Many others battle with self-harm as an out to suicidal thoughts. I’ve always been more of a black and white kind guy so this has never really applied to me.
Now get me right on this: suicide is NEVER an option. No body wins. Everybody hurts. So, if ever you feel that kind of all consuming need to end it all DO SOMETHING – pick up the phone, call a friend, call the EMTs – do anything that will get and your mind away from yourself.
Stead of makin’ me better, you keep makin’ me ill
BP medication is the spawn of Satan.
Your prescribing doctor deals with hundreds of patients a year and you can be sure they’re desensitized to the effects of the medication they prescribe. This is why it’s important to press your prescribing doctor a little more before you’re sent to accounts to settle the consultation fee:
Ask more questions.
- Ensure you know how and when to take your medication. Some medication can be dissolved to ensure quicker time to action, which in turn affect show long it stays in your system and the therapeutic affects remain.

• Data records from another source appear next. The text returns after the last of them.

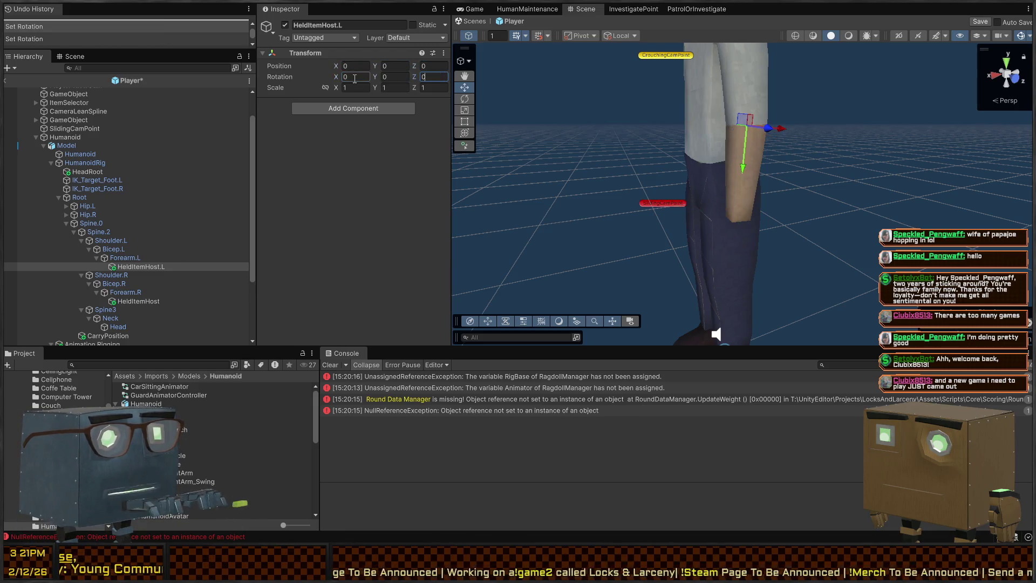
mouse_move(743, 129)
mouse_down()
mouse_move(740, 208)
mouse_move(850, 154)
mouse_move(744, 178)
mouse_move(709, 205)
mouse_up()
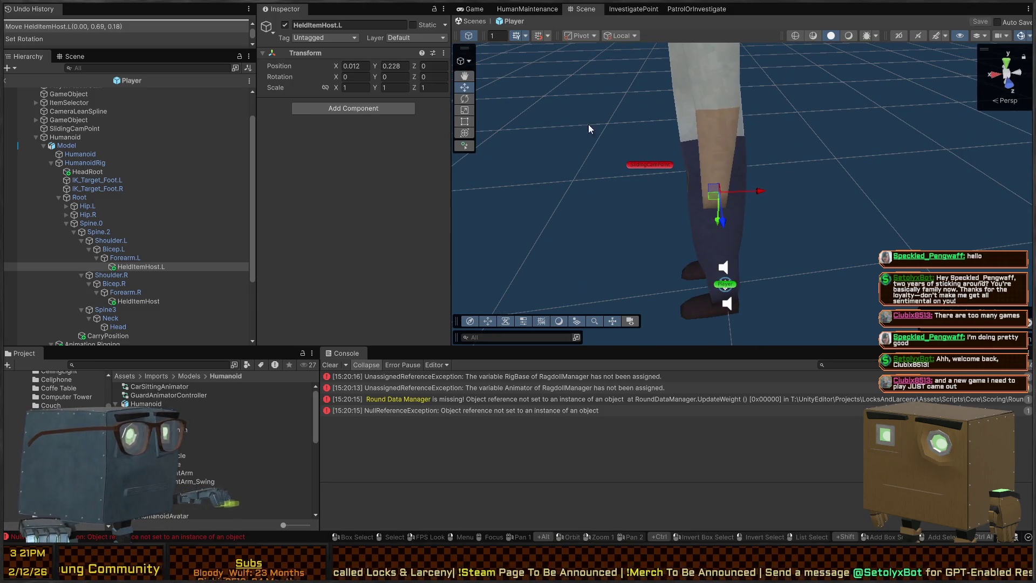
key(ctrl+p)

- You’ll also need to know whether taking your medication at the same time every day is important and whether taking it with food is beneficial or not.
- Everything on the planet has a side effect. Eat more beans, get more farts. In medicine though side-effects are important. It’s vital that your doctor, at the very least, describes those side-effects that are “very likely” per the medication’s approval leaflets you know what is a mild side effect and what constitutes an emergency
. - Your pharmacist literally has a qualification that means they know their shit about medicine. Take your time at the pick up counter and not leave until you are confident you’re aware of:
- how taking off the shelf medicine interacts with the medicine prescribed,
- what the side effects of the medication you’ve been prescribed are,
- when to make a call to emergency services, and
- for long you should tolerate the side effects before they wane over tine (usually they do).
- Join a support group so you can ask “I’m taking XYZ and has anyone felt ABC?”. It’s classic group theory at work – being a part of one makes you feel less vulnerable and therefore safer. This one is going to be unpopular but consider joining a support group online. /r/Biolar and /r/BiolarReddit I find are wonderful. South African? Here’s a post with local resources I’m putting together,
With all medicine, the question is this: will not taking this medication have consequences better or worse than not having the meds and living with the side effects? If the answer is “no”, then don’t start taking the medication (rather than quitting midway).
Bipolar I doesn’t have to define you
In the first few months after diagnosis it feels that way… it’s not. Your condition is very treatable and you’ll be up with the rest of the pack in no time. There’ll be a few bumps along the road, and that’s OK too.
I’ll always have the extremities of mania and depression. I’ll be better able to manage either side when I take my medication (and on time – NB for me). Learning to know the signs of an impending episode is useful. Make a diary entry for next week titled, “How are you?” for 15 minutes and when the time comes answer yourself honestly so you can take the action you need to take.
Knowing what triggers set off a particular mood. This is very, very difficult to achieve: usually life being life is a trigger.
Research. Research every day! Only in recent (medical) history are we even beginning to understand BP. Literally every week there is new research for you to read up. Avoid summaries in the press or an online ‘journal mill, get the paper itself to read (Google Scholar is useful here). If it’s not free, email the first named author and ask for a copy, or use the filetype:.pdf parameter on google scholar to see if there aren’t other version of the paper available for free.
To move forward, you need to accept your diagnosis and stick to the plan of action, get back on the road of life. The sooner you realize that truth, the sooner you can move forward. if you haven’t got it get – get help and never stop fighting the war!